REQUIRED ACTION - Transcribe exactly the first line of the listing below and each line that follows it, ending with the line that contains "an IHC micrograph", and omit the remainder.

----------

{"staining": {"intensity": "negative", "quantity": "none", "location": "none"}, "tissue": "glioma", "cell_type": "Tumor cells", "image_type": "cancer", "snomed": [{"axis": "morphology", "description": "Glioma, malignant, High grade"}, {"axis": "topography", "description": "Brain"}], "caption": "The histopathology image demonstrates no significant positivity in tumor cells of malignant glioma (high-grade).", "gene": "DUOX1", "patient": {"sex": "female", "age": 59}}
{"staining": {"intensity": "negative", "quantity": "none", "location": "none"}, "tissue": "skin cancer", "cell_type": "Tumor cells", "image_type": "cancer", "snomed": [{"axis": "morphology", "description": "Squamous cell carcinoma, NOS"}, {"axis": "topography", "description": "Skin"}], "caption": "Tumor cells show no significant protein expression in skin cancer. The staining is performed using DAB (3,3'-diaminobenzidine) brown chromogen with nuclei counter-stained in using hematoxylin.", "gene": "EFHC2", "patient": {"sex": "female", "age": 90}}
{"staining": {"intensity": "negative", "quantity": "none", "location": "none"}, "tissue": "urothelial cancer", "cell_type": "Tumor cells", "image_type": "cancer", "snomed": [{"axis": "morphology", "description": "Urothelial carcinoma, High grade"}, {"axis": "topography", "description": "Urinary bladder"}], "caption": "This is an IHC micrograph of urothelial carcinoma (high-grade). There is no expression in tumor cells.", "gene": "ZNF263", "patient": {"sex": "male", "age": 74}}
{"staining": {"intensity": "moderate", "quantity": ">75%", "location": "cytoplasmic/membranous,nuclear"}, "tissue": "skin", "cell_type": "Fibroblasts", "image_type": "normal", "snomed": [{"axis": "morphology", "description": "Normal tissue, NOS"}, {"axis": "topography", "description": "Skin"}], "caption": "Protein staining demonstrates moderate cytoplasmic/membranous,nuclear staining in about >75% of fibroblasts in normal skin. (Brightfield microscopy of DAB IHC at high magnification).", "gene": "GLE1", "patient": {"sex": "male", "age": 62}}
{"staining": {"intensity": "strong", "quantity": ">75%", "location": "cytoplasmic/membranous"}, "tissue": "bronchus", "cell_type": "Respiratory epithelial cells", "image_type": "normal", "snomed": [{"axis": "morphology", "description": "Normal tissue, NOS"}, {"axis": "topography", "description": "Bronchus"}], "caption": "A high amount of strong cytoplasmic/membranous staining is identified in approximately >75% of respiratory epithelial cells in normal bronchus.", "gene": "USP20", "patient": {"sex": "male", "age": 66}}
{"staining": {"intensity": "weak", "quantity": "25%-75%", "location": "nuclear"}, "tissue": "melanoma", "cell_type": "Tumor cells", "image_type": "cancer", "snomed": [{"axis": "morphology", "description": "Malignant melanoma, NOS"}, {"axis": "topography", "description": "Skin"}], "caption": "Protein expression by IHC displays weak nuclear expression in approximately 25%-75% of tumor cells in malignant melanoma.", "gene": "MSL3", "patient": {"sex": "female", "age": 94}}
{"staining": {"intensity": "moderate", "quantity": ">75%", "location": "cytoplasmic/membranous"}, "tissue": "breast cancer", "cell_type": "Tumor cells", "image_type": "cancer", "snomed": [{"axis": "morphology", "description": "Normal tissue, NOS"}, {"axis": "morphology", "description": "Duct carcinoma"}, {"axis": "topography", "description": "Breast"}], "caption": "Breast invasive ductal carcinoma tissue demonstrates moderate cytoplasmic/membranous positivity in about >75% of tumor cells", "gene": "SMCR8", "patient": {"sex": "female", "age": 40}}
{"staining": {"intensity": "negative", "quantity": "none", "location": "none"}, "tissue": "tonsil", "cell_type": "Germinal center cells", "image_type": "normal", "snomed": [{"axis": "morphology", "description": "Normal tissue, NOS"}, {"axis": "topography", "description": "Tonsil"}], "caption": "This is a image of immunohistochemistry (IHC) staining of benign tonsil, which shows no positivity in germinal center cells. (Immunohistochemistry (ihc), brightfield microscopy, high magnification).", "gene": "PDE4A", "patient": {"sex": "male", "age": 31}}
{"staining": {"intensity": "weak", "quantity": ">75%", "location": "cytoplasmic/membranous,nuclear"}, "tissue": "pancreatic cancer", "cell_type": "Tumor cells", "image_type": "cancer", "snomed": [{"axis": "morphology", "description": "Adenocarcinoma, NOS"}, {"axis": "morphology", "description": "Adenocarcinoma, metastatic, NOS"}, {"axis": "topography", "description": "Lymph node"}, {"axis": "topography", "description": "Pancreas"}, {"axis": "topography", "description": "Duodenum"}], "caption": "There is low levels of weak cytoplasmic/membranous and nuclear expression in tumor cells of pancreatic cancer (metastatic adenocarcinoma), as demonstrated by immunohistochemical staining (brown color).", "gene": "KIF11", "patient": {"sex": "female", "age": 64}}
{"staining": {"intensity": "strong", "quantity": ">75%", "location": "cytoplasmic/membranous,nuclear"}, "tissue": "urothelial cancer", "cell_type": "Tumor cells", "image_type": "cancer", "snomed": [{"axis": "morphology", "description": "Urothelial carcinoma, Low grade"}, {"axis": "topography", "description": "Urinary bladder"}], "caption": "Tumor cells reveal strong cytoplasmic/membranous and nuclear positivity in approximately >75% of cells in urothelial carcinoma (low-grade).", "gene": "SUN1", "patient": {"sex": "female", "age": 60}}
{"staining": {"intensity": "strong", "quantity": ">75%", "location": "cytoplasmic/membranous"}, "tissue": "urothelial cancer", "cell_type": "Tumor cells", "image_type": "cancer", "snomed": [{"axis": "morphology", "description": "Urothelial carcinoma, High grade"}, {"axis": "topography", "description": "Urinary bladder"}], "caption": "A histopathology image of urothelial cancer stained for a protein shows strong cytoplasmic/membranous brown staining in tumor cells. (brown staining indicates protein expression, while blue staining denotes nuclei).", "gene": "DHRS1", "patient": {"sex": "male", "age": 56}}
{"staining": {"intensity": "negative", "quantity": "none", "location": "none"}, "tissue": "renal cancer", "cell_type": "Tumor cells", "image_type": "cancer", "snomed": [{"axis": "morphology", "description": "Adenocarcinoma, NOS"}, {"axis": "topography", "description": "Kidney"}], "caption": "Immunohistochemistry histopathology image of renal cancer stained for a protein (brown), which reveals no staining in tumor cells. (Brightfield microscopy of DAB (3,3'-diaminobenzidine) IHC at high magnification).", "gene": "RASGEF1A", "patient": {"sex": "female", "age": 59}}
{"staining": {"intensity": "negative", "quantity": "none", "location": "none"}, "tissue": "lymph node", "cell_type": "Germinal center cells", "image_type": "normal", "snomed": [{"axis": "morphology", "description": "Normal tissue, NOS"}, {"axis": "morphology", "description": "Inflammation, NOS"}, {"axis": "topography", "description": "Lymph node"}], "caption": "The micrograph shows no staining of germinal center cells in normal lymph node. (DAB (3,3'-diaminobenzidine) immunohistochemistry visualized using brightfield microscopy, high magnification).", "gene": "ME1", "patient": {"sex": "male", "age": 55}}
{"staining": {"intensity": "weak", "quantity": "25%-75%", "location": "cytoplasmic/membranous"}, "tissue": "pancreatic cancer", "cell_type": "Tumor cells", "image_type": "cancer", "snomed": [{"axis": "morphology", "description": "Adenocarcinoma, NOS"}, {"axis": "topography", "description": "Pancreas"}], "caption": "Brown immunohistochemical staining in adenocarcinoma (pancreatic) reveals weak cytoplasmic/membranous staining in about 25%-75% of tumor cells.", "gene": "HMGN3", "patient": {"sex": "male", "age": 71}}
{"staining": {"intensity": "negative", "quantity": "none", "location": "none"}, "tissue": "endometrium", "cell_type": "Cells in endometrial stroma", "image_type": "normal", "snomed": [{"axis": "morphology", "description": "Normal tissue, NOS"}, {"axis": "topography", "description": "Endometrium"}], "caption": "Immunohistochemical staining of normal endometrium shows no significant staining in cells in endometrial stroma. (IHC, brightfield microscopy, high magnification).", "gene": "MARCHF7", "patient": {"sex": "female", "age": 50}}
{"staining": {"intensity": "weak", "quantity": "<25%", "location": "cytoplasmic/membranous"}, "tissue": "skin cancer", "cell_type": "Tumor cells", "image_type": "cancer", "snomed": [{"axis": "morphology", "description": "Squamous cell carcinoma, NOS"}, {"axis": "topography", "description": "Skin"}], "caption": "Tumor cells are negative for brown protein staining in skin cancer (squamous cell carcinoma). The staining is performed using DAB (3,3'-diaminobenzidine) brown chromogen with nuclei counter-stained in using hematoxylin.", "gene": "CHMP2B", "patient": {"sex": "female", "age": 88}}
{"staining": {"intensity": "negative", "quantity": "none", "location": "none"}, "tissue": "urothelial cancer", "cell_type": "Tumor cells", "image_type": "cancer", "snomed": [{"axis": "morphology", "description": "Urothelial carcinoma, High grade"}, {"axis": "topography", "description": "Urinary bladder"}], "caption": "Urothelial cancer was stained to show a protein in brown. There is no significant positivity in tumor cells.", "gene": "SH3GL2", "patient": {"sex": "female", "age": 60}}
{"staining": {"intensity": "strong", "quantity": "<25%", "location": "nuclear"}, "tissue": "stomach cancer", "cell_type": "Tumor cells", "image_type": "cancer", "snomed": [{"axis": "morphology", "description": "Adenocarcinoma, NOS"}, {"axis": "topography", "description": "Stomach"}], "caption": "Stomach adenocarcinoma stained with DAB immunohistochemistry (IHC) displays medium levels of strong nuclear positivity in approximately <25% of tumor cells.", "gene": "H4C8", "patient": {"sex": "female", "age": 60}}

----------

COMPLETED EXERCISE -
{"staining": {"intensity": "negative", "quantity": "none", "location": "none"}, "tissue": "glioma", "cell_type": "Tumor cells", "image_type": "cancer", "snomed": [{"axis": "morphology", "description": "Glioma, malignant, High grade"}, {"axis": "topography", "description": "Brain"}], "caption": "The histopathology image demonstrates no significant positivity in tumor cells of malignant glioma (high-grade).", "gene": "DUOX1", "patient": {"sex": "female", "age": 59}}
{"staining": {"intensity": "negative", "quantity": "none", "location": "none"}, "tissue": "skin cancer", "cell_type": "Tumor cells", "image_type": "cancer", "snomed": [{"axis": "morphology", "description": "Squamous cell carcinoma, NOS"}, {"axis": "topography", "description": "Skin"}], "caption": "Tumor cells show no significant protein expression in skin cancer. The staining is performed using DAB (3,3'-diaminobenzidine) brown chromogen with nuclei counter-stained in using hematoxylin.", "gene": "EFHC2", "patient": {"sex": "female", "age": 90}}
{"staining": {"intensity": "negative", "quantity": "none", "location": "none"}, "tissue": "urothelial cancer", "cell_type": "Tumor cells", "image_type": "cancer", "snomed": [{"axis": "morphology", "description": "Urothelial carcinoma, High grade"}, {"axis": "topography", "description": "Urinary bladder"}], "caption": "This is an IHC micrograph of urothelial carcinoma (high-grade). There is no expression in tumor cells.", "gene": "ZNF263", "patient": {"sex": "male", "age": 74}}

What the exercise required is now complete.